After the tests, India stated that it will henceforth observe a voluntary moratorium and refrain from conducting underground nuclear test explosions. It has also indicated a willingness to move toward a de jure formalization of this declaration. The basic obligation of the CTBT is thus met: to undertake no more nuclear tests. Since India already subscribes to the substance of     the test ban treaty, all that remains is its actual signature.



India has also expressed readiness to participate in negotiations in the Conference on Disarmament in Geneva on the fissile material cut-off treaty. The basic objective of this pact is to prohibit future production of fissile materials for use in nuclear weapons. India 's approach in these negotiations will be to ensure that this treaty is universal, nondiscriminatory, and backed by an effective verification mechanism. That same constructive approach will underlie India 's dialogue with countries that need to be persuaded of India 's serious intent. The challenge to Indian statecraft remains to reconcile India 's security imperatives with valid international concerns regarding nuclear weapons.



Let the world move toward finding more realistic solutions and evolving a universal security paradigm for the entire globe Since nuclear weapons are not really usable paradoxically, the dilemma lies, paradoxically, in their continuing deterrent value.



This paradox further deepens the concern of statesman. How are they to employ state power in the service of national security and simultaneously address international concerns? How can they help the world create an order that promises a peaceful present and an orderly future. How are they to reconcile the fact that nuclear weapons have a deterrent value with the objective global reality that some countries have this value and others do not. How can a lasting balance be founded? While humanity is indivisible, national security interests, as expressions of sovereignty, are not. What India did in May was to assert that that it is impossible to have two standards for national security - one based on nuclear deterrence and the other outside of it.

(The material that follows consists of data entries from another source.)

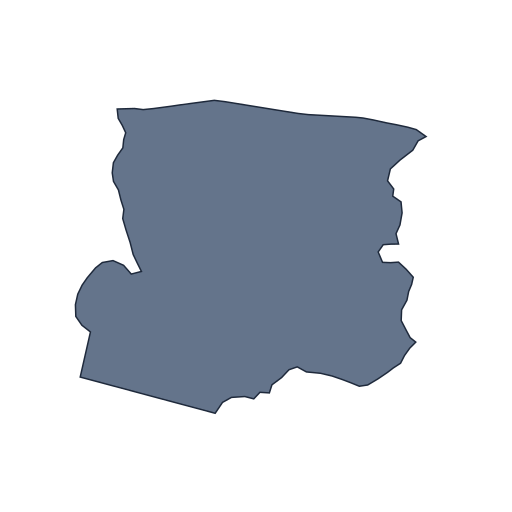 the district of São Domingos, Paraíba, Brazil, rotated 19°
{"feature_id": "56859067B84117834141491", "entity_name": "São Domingos", "entity_type": "district", "adm_level": 2, "iso_a3": "BRA", "parent_name": "Brazil", "parent_adm1": "Paraíba", "projection": "mercator", "projection_center": [-37.944, -6.804], "detail": "fine", "context": "isolated", "style": "filled", "palette": "slate", "viewbox_px": 512, "rotation_deg": 19, "n_neighbors": 0, "source": "geoboundaries", "source_scale": "gbopen_adm2", "svg_char_len": 1397}
<svg xmlns="http://www.w3.org/2000/svg" viewBox="0 0 512 512"><g transform="rotate(19 256 256)"><path d="M129.2,427.7L268.6,418.0L272.0,405.3L278.8,397.7L291.2,392.5L300.4,391.8L304.1,383.6L313.2,381.1L313.0,372.6L319.8,362.6L324.2,352.8L331.1,347.4L341.4,349.2L355.1,345.9L367.1,344.7L377.9,344.7L387.2,345.0L396.1,345.5L403.6,341.6L411.3,332.5L418.4,323.0L422.3,317.1L427.6,310.3L428.8,301.8L431.4,293.0L435.1,285.4L428.3,283.0L422.3,277.4L414.3,269.8L411.2,259.5L413.1,248.6L411.9,239.8L412.4,232.2L411.6,224.9L402.2,219.6L392.7,215.4L385.4,218.5L377.7,220.8L370.2,212.4L372.6,203.9L379.8,200.8L386.9,198.3L381.1,189.3L382.0,179.8L380.1,167.7L375.5,157.6L365.8,154.9L364.4,147.8L355.9,142.1L354.7,129.9L361.0,118.3L369.8,104.9L371.8,94.3L377.9,87.7L366.4,84.3L357.6,84.8L345.9,86.2L335.6,87.7L322.4,89.2L312.2,90.7L305.4,92.3L274.2,101.1L259.4,105.3L249.5,107.5L228.9,111.1L176.3,120.2L165.9,122.4L135.1,137.8L127.6,141.7L111.0,150.0L101.7,154.3L93.1,156.1L76.9,162.2L80.9,170.7L87.1,176.1L92.7,181.9L93.0,189.0L94.9,197.1L92.4,205.6L90.8,214.2L93.0,224.2L97.0,231.9L104.4,238.3L110.1,247.1L115.9,254.9L117.8,264.0L124.5,273.5L132.6,284.2L139.4,294.6L146.2,301.5L152.7,307.9L143.9,313.7L133.8,307.9L122.3,306.9L112.8,312.2L108.2,319.4L103.6,331.3L101.1,340.1L99.9,350.1L101.1,360.8L105.3,371.8L114.0,378.2L124.2,381.7L129.2,427.7Z" fill="#64748b" stroke="#1e293b" stroke-width="1.5"/></g></svg>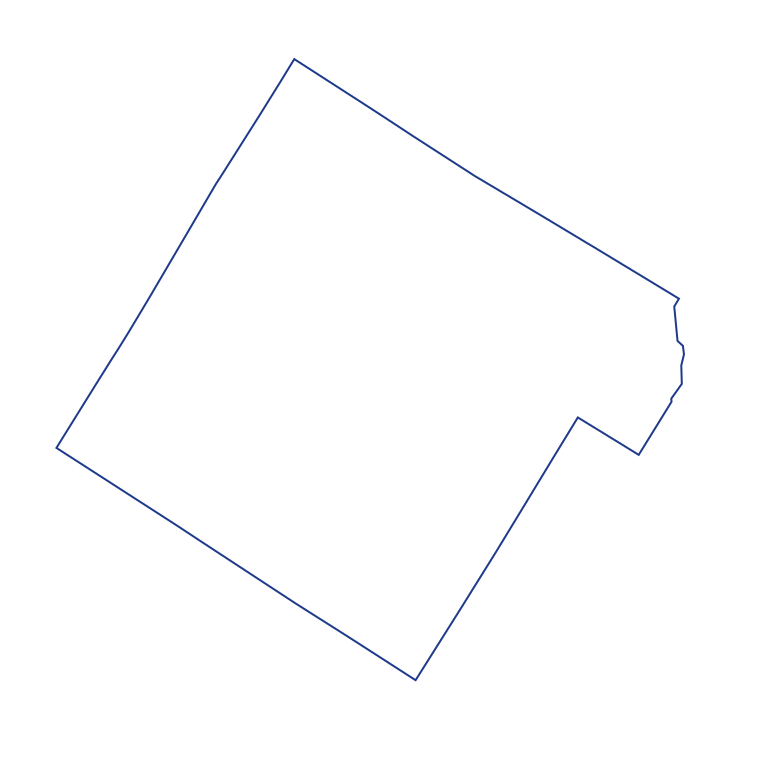 DuPage, Illinois, United States of America (Robinson projection), rotated 303°
{"feature_id": "52423323B58044967957870", "entity_name": "DuPage", "entity_type": "district", "adm_level": 2, "iso_a3": "USA", "parent_name": "United States of America", "parent_adm1": "Illinois", "projection": "robinson", "projection_center": [-88.069, 41.84], "detail": "fine", "context": "isolated", "style": "outline", "palette": "blue", "viewbox_px": 768, "rotation_deg": 303, "n_neighbors": 0, "source": "geoboundaries", "source_scale": "gbopen_adm2", "svg_char_len": 814}
<svg xmlns="http://www.w3.org/2000/svg" viewBox="0 0 768 768"><g transform="rotate(303 384 384)"><path d="M153.7,571.8L227.0,570.8L227.3,570.8L235.2,570.7L304.4,569.4L345.6,568.2L417.5,566.0L461.5,564.8L462.5,603.8L463.3,636.2L495.3,635.5L525.7,634.8L528.2,632.9L546.3,633.7L561.5,623.2L572.3,619.4L578.8,613.9L580.0,606.7L607.1,585.2L616.2,584.9L616.0,579.1L613.4,495.2L612.9,480.1L612.8,478.7L612.3,463.0L612.0,454.5L610.7,418.1L607.9,347.1L607.7,274.1L607.9,234.1L607.9,217.3L607.6,131.8L581.7,132.5L540.8,133.3L470.5,134.1L460.1,134.1L408.7,136.5L329.9,140.1L289.0,141.6L288.9,141.6L270.1,142.0L256.6,142.1L225.8,142.6L221.2,142.7L164.8,143.8L152.0,144.1L152.5,286.5L152.3,313.5L151.8,428.5L151.8,428.9L152.5,494.2L152.5,495.6L152.8,571.8L153.7,571.8Z" fill="none" stroke="#1e3a8a" stroke-width="2"/></g></svg>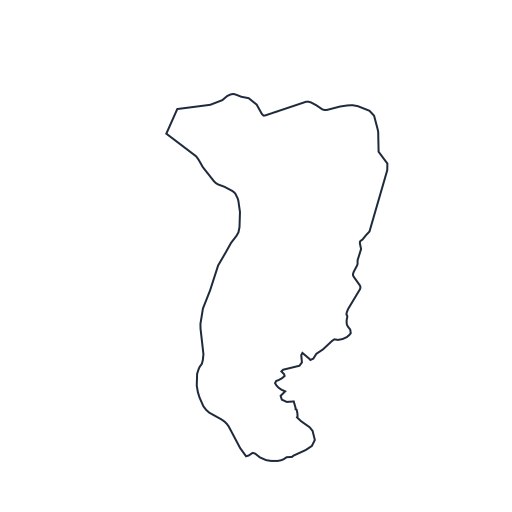 Boaco, Mercator projection, rotated 118°
{"feature_id": "NIC-668", "entity_name": "Boaco", "entity_type": "Department", "adm_level": 1, "iso_a3": "NIC", "parent_name": "Nicaragua", "parent_adm1": "", "projection": "mercator", "projection_center": [-85.423, 12.417], "detail": "fine", "context": "isolated", "style": "outline", "palette": "slate", "viewbox_px": 512, "rotation_deg": 118, "n_neighbors": 0, "source": "natural_earth", "source_scale": "10m", "svg_char_len": 2167}
<svg xmlns="http://www.w3.org/2000/svg" viewBox="0 0 512 512"><g transform="rotate(118 256 256)"><path d="M279.7,136.1L281.8,136.5L284.9,137.7L288.6,140.5L291.6,144.2L292.8,147.7L295.3,149.0L307.2,153.1L314.0,156.8L319.7,157.2L322.3,159.2L321.8,160.2L319.8,169.5L322.3,169.5L328.4,165.5L332.5,166.1L343.7,178.7L346.0,179.4L347.1,175.8L348.5,174.4L351.8,175.7L355.1,177.9L356.9,179.5L359.3,179.5L360.7,177.2L361.7,174.2L362.1,170.7L361.8,166.7L367.9,168.6L370.7,165.8L370.4,160.3L366.7,154.4L371.5,149.8L372.7,149.1L372.6,148.0L375.2,145.8L378.1,144.0L379.2,144.1L380.7,138.7L382.0,128.3L383.9,123.9L390.8,117.7L397.5,117.5L404.1,121.1L414.7,129.2L416.5,129.9L419.3,134.5L422.5,136.2L424.7,138.1L426.8,140.7L429.9,146.6L431.5,151.3L432.0,158.0L430.9,163.8L431.1,165.4L431.5,166.6L435.6,168.8L437.5,170.7L433.0,179.9L419.3,200.1L417.9,203.0L417.0,206.0L416.5,210.1L416.3,223.6L415.3,227.7L413.4,231.9L407.4,239.5L403.4,243.5L398.2,247.5L387.6,252.7L382.4,253.6L380.3,253.7L376.6,253.2L372.8,254.1L367.4,256.3L346.3,270.8L342.0,273.2L327.3,278.2L307.9,280.4L282.1,285.0L266.7,284.4L256.2,284.2L247.3,282.7L243.4,282.6L238.3,284.1L224.7,290.8L215.4,297.6L213.7,299.3L210.8,303.3L210.1,305.0L209.7,307.4L209.7,316.4L210.6,323.0L210.5,325.5L209.8,328.1L202.5,344.7L202.1,345.3L201.7,346.0L201.2,346.7L197.8,352.1L196.1,355.6L190.1,392.6L163.2,394.5L144.0,367.4L134.2,358.9L128.4,356.6L125.4,354.4L123.5,352.0L122.9,349.2L122.3,343.7L120.1,336.6L122.0,326.5L127.9,317.4L128.5,315.2L127.7,314.0L96.3,284.2L95.2,282.3L94.6,279.6L94.6,273.5L95.4,266.2L94.9,264.0L93.7,261.9L84.6,252.0L80.1,245.9L77.6,241.7L75.9,236.5L74.5,224.0L76.7,217.6L87.3,207.8L89.2,206.3L106.4,196.7L112.7,183.4L118.6,180.4L181.1,167.3L185.8,168.6L191.5,169.7L193.6,170.8L194.6,170.9L196.1,170.2L200.5,166.5L204.7,165.7L212.1,164.3L215.3,162.6L217.0,162.3L223.9,162.3L226.0,162.0L227.4,161.4L228.5,159.9L233.2,150.5L233.8,149.8L234.4,149.2L235.4,148.8L236.6,148.6L259.6,149.8L263.2,149.4L265.2,148.7L265.6,147.9L266.2,147.2L267.2,146.7L270.0,145.9L271.6,145.1L273.2,144.1L273.9,143.5L275.0,142.0L275.8,140.4L276.4,138.9L276.9,138.1L279.7,136.1Z" fill="none" stroke="#1e293b" stroke-width="2"/></g></svg>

The end of the Cold War did not result in the end of history. The great thaw that began in the late 1980s only melted down the ancient animosities of Europe . We have not entered a unipolar order. India still lives in a rough neighborhood. It would be a great error to assume that simply advocating the new manner of globalisation and the market makes national security subservient to global trade. The 21st century will not be the century of trade. The world still has to address the unfinished agenda of the centuries.